Perhaps because of my own views, confirmation bias reared its silly head and I took that to mean that even he, an ardent constitutional monarchist, could see the winds of change - but in the distance. That was nearly a quarter of a century ago. Even then, the inner-city Liberal seats had voted Yes.
Neither Coalition nor Labor governments have done anything since. It's pretty shameful. We don't want to go into constitutional change as ill-prepared as we were last time. The referendum debate was a knock-'em-down, hope-to-beat-the-others style of debate. Typical of many debates before and since then.
Our constitutional future deserves better than that. We deserve better than that. If you are a constitutional monarchist, sure, argue the case until the cows come home. At the same time, consider that you may not now or in the future be in the majority. Public opinion, indeed Australia as a whole, may be changing around you. What then? Will you be happy if Australia makes a potentially ill-considered constitutional change because the really serious work only started after a Yes vote? I hope not.

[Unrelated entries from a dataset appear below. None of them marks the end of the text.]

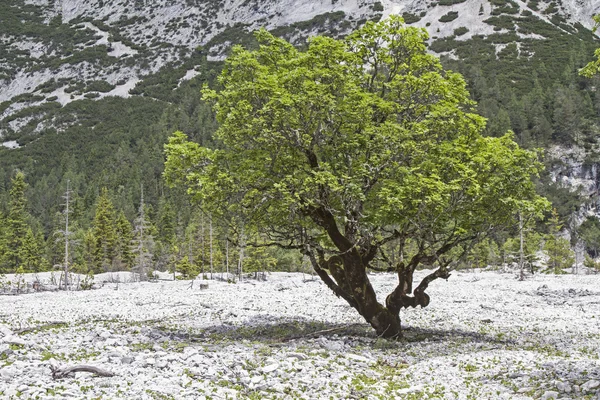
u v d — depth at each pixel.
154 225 118.31
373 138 18.75
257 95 18.92
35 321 25.28
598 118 150.75
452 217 19.50
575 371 13.87
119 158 168.00
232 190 18.55
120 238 95.50
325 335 21.16
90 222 121.38
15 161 185.75
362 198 17.66
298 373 14.05
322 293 42.66
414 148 18.55
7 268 91.69
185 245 98.88
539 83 162.00
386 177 18.92
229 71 20.53
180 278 82.44
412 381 14.16
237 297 39.41
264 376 13.50
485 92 151.50
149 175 153.12
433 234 19.67
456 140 19.38
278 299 37.81
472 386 13.39
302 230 20.84
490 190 18.97
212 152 19.97
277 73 19.31
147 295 41.81
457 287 48.62
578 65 167.50
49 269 92.62
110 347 17.03
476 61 180.50
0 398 10.63
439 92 19.84
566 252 89.06
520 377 13.93
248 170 18.47
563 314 30.38
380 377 14.52
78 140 196.62
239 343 18.67
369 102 18.52
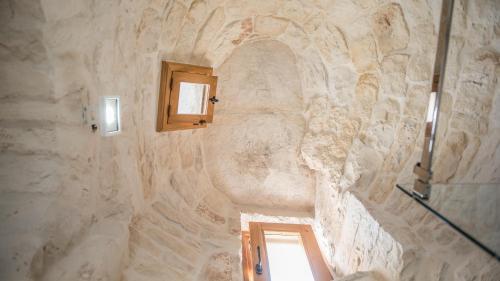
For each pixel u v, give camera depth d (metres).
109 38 1.01
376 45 1.45
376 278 1.31
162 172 1.66
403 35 1.30
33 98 0.80
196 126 1.83
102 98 1.03
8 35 0.74
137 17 1.14
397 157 1.45
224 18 1.63
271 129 2.10
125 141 1.24
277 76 2.00
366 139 1.62
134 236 1.27
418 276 1.16
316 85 1.91
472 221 0.83
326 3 1.47
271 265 2.20
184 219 1.67
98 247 0.98
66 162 0.89
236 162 2.17
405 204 1.37
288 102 2.05
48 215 0.84
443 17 0.80
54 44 0.78
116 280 1.05
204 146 2.14
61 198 0.89
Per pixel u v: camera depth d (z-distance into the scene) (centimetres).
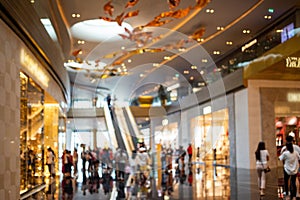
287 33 1602
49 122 2052
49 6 1370
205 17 1683
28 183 1123
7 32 870
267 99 1864
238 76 1898
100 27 1784
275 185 1085
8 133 868
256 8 1594
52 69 1518
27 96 1138
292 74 1767
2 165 816
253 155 1834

The most conservative thinker should agree that Australia should be in a position to choose the best and safest path forward if public opinion demands change. We can't be in that position if we leave all the grunt work to a post-Yes vote. That, in my view, would be reckless.
Surely the job of a government and individual members is to get Australia ready to face the future? The question for individual members isn't "Do I want a republic?" but "What if Australia determines to have one?" What shape will be the best? What methods are around that might be suitable for nominating and appointing a head of state?

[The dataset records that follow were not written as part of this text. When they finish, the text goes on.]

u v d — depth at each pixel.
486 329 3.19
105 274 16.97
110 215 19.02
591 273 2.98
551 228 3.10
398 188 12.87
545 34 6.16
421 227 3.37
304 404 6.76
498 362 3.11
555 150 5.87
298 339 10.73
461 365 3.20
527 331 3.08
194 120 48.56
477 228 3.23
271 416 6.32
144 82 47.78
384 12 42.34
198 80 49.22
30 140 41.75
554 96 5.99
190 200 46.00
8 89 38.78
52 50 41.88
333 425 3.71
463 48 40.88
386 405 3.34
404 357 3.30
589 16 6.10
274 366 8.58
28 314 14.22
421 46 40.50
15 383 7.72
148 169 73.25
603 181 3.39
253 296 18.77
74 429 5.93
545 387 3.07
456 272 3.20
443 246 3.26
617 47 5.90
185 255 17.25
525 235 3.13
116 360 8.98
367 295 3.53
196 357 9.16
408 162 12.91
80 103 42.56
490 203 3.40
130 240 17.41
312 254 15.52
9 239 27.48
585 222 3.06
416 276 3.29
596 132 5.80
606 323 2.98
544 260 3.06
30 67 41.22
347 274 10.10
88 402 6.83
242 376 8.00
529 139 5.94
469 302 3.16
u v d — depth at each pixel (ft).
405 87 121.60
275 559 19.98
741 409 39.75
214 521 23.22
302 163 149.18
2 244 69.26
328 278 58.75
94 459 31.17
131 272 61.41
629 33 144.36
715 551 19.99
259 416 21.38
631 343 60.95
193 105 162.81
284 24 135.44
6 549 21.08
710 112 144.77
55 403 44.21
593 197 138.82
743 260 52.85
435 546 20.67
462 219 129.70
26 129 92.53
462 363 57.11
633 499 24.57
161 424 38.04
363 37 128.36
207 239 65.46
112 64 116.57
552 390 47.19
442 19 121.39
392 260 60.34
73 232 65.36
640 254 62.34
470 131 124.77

Yes, our system works well - I just want a head of state who is Australian. Someone who represents us as a whole. A minimalist like me would be happy to leave the names the same, just have the Governor-General representing us, not representing our de jure head of state from another country. The Queen being head of state for the UK, us and others just doesn't do it for me. Our head of state should have one job: being our head of state, and no-one else's.
So having an assistant minister to oversee those thought processes is not a bad idea. But he should go further than just overseeing thought processes. Hopefully he'll do the groundwork so that some of the more stupid contributions made last time will be seen as stupid this time, should someone raise them again.
The dumbest proposal raised last time was in fact raised by direct-election republicans, who coined the fearmongering phrase "Don't trust the politicians". What a load of rubbish that was. Don't trust the people you elected? You elected them.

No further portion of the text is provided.